Our next stop was a rural grade crossing near the community of Hoosac. Here Jay and Carla arranged for a local gentleman to bring his 40’s era Ford pick up in for a photo shoot with the train. The first set up was staged for Camron’s video. The pickup drove slowly down the road while the train approached the crossing just ahead of it. After that we parked the pickup around the crossing for us still photographers to get a few photos. The old Ford looked great and worked well with our ’50s era Chevys.
A Ford and a Couple of Chevy’s near Hoosac, MT.
Most railfans have heard of the Hoosac tunnel and most probably think it is in Massachusetts. Central Montana railfans recognize Hoosac tunnel is actually located in Montana. After our photo shoot with the Ford we continued east and passed through the Montana version of the tunnel. On the east end we stopped for another photo shoot of with the train exiting the tunnel.
From the cupola of the CMR caboose the Sage Creek valley comes into view framed by the Hoosac tunnel.
Thanks to the recent rains all the hills around the Hoosac tunnel are very green.
Next up, the unparalleled vistas of Sage Creek.
Welcome to the CMR. On the morning of our excursion the door to CMR headquarters is wide open.
After the night photo shoot my 5:30am alarm came mighty early. Since I was going for a train ride an early call was ok in my book. I made a quick trip from Stanford back over to Denton for the morning safety meeting and briefing on the trip. Jay reviewed the plan of the day and we covered some basic safety item with train, our crew, and our caboose. Sure we are all railfans and think we know better, but reviewing safety tips for the day was an important step.
At 7:45am our CMR adventure headed west from Denton to the station of Arrow Creek where Carla and Kristi ran the power around the train and set us up for a couple of photos. At Arrow Creek the Highwood mountains formed a wonderful back drop for a very CMR scene. In the coming months the railroad plans to repair the washout a few miles to the west and restore train service through the Arrow Creek canyon to Square Butte and Geraldine.

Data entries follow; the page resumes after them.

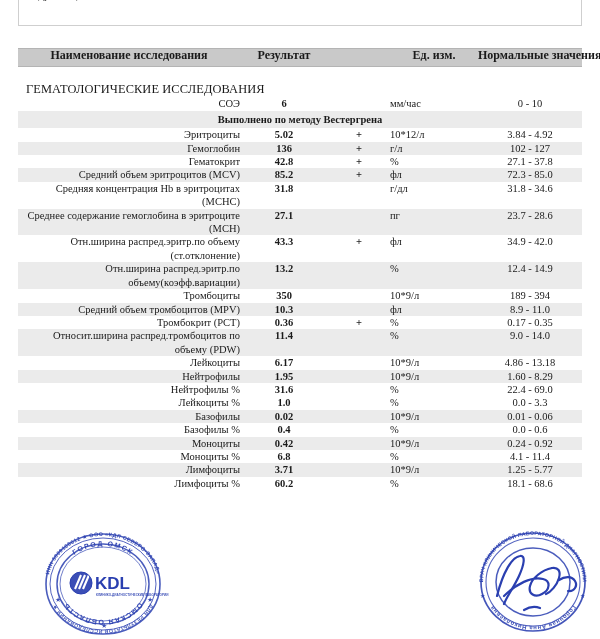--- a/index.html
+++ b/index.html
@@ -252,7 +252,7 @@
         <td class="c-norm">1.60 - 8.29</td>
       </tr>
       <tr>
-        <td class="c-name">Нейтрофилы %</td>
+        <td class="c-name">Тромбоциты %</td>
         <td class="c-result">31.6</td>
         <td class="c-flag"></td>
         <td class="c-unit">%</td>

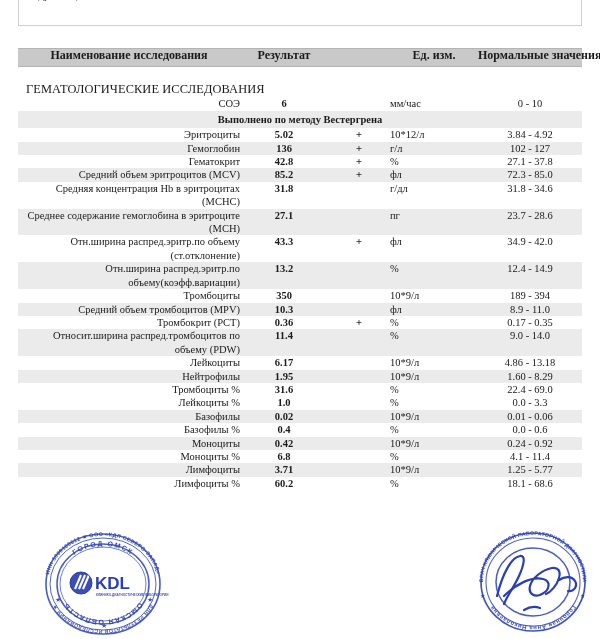--- a/index.html
+++ b/index.html
@@ -259,7 +259,7 @@
         <td class="c-norm">22.4 - 69.0</td>
       </tr>
       <tr>
-        <td class="c-name">Лейкоциты %</td>
+        <td class="c-name">Гемоглобин %</td>
         <td class="c-result">1.0</td>
         <td class="c-flag"></td>
         <td class="c-unit">%</td>

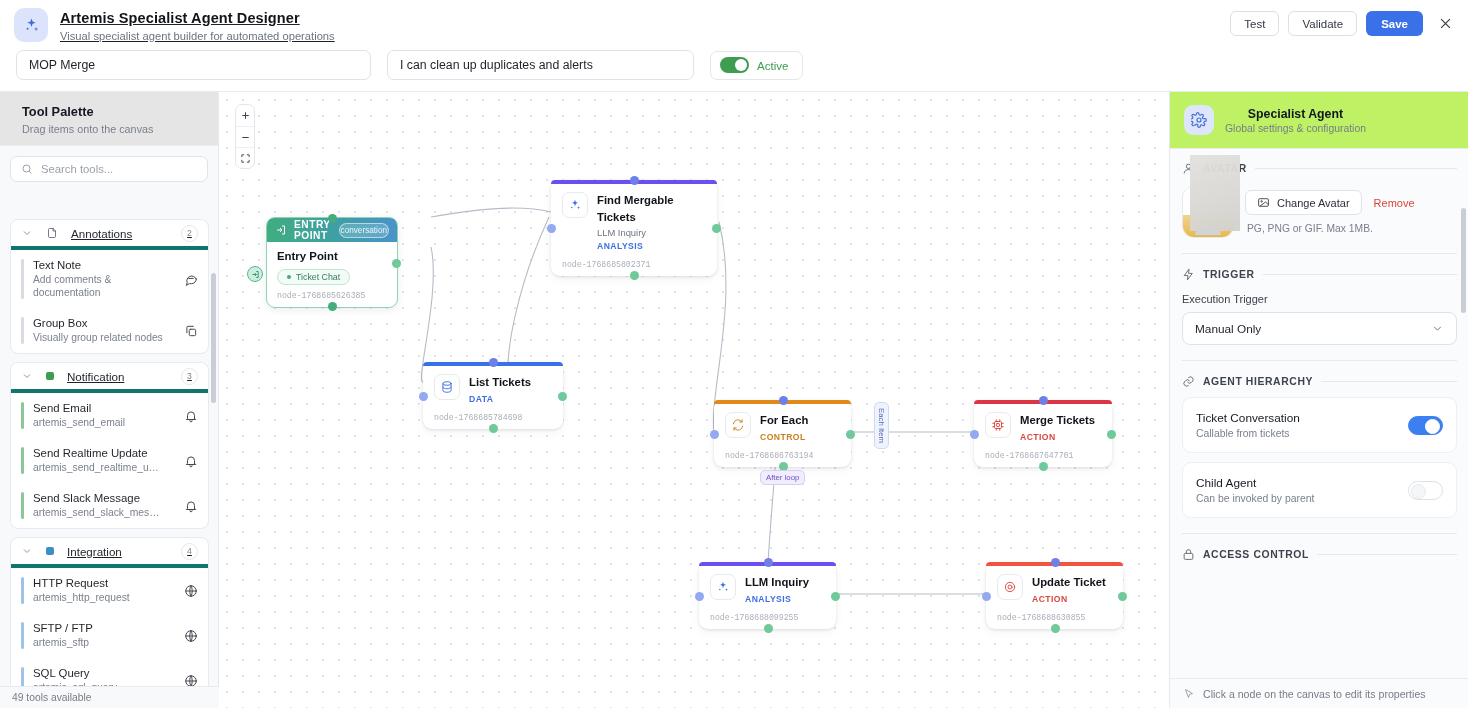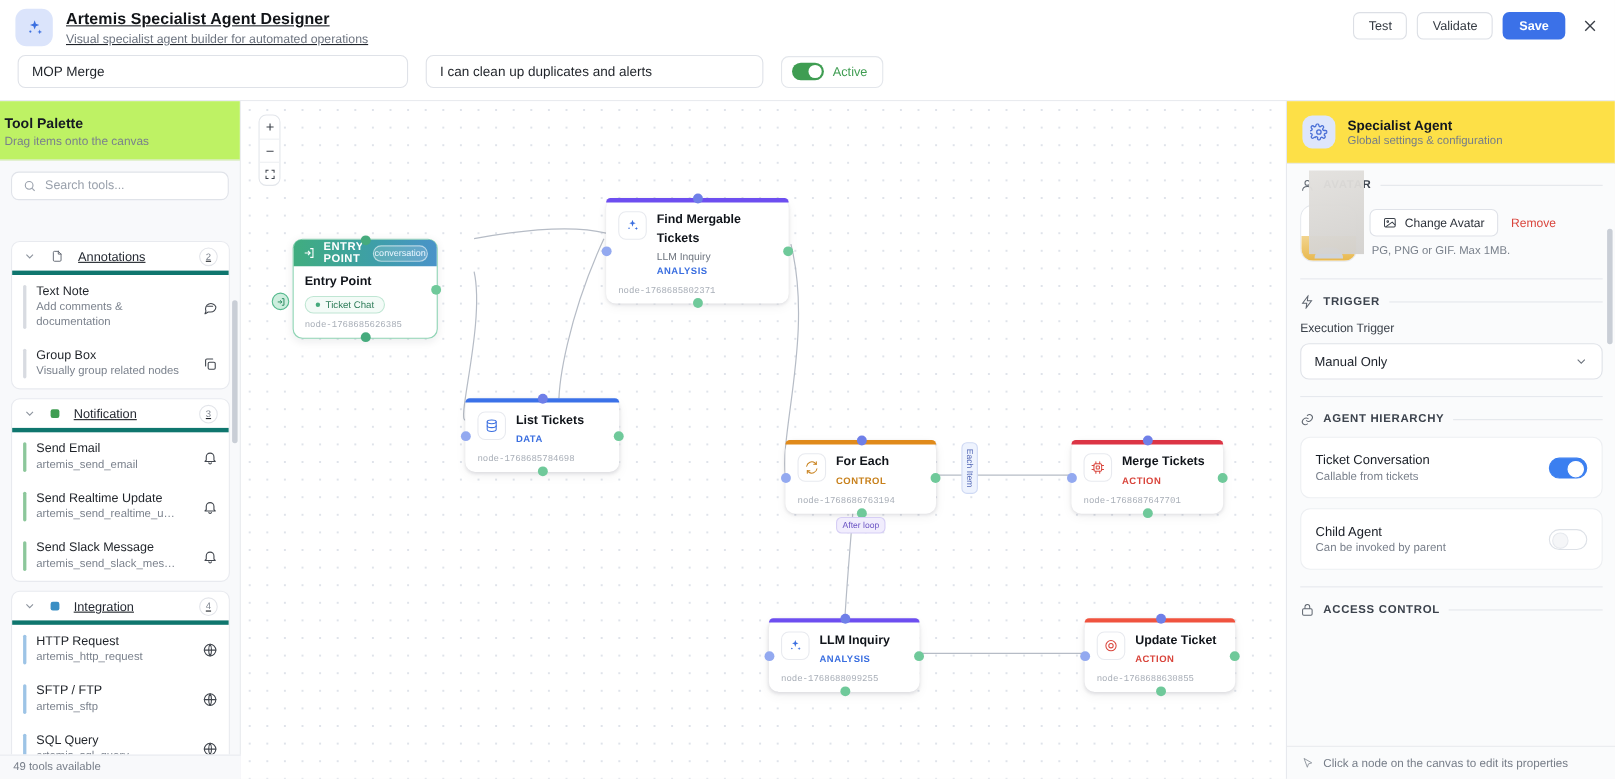--- a/index.html
+++ b/index.html
@@ -58,7 +58,7 @@
     position: absolute; left: 0; top: 92px; width: 219px; height: 616px;
     background: #f8f9fb; border-right: 1px solid #e7e9ee;
   }
-  .pal-head { padding: 12px 14px 10px 4px; border-bottom:1px solid #ebedf1; background:#bef264;}
+  .pal-head { padding: 12px 14px 10px 22px; border-bottom:1px solid #ebedf1; background:#e5e5e5;}
   .pal-title { font-size: 12.8px; font-weight: bold; color:#151922; }
   .pal-sub { font-size: 10.8px; color:#7a818c; margin-top:4px; }
   .searchwrap { padding: 10px 10px 10px 10px; }

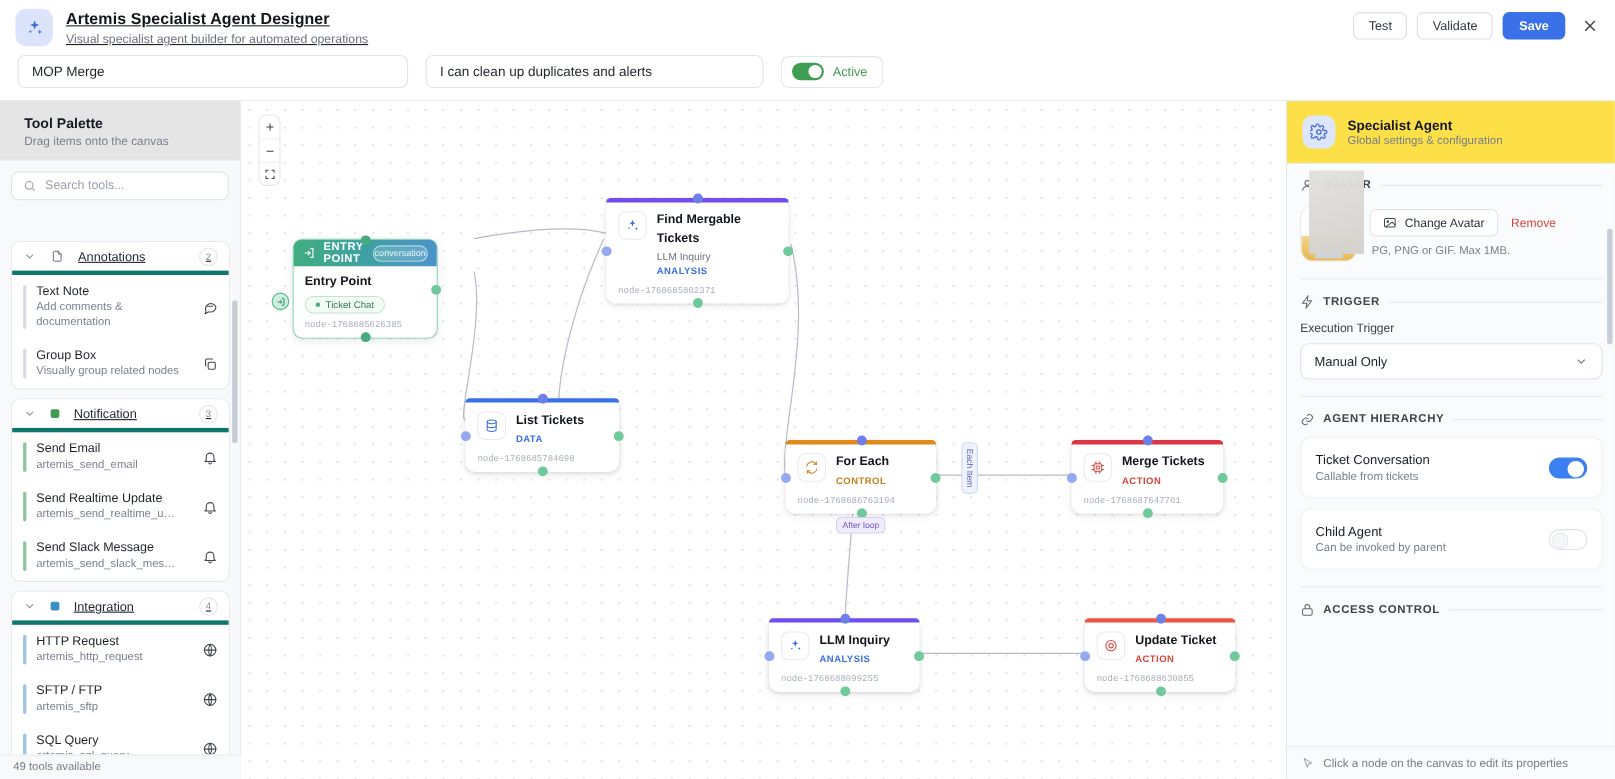--- a/index.html
+++ b/index.html
@@ -164,7 +164,7 @@
     position:absolute; right:0; top:92px; width:299px; height:616px;
     background:#fafbfc; border-left:1px solid #e7e9ee;
   }
-  .rp-head { display:flex; align-items:center; gap:11px; padding:13px 14px; border-bottom:1px solid #e9ebef; background:#fde047; }
+  .rp-head { display:flex; align-items:center; gap:11px; padding:13px 14px; border-bottom:1px solid #e9ebef; background:#bef264;text-align:center; }
   .rp-logo { width:30px; height:30px; border-radius:9px; background:#dee6fb; display:flex; align-items:center; justify-content:center; color:#4a6fd6; }
   .rp-title { font-size:12.3px; font-weight:bold; color:#121720; }
   .rp-sub { font-size:10.4px; color:#767d88; margin-top:2px; }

Stopped at Arrow Creek, MT our little train poses for a photo under the Big Skys of Montana.
Since the Central Montana is mostly former Milwaukee Road and was operated by BN for just a few years its MILW heritage shows through everywhere. West of Denton we passed several signs from the MILW era including a flanger board for a crossing and a Station One Mile sign. The Station One Mile sign ended up being our second photo stop of the day. At our stops I found dozens of date nails from the 30’s marking the ties as I walked to and from the train. It truly was a step back in time.
One mile east of Arrow Creek we stopped for a portrait of the train with the Station One Mile sign.
After one more photo stop between Arrow Creek and Denton we headed east into town for a quick stop at the restroom and the beginning of the eastern portion of our tour.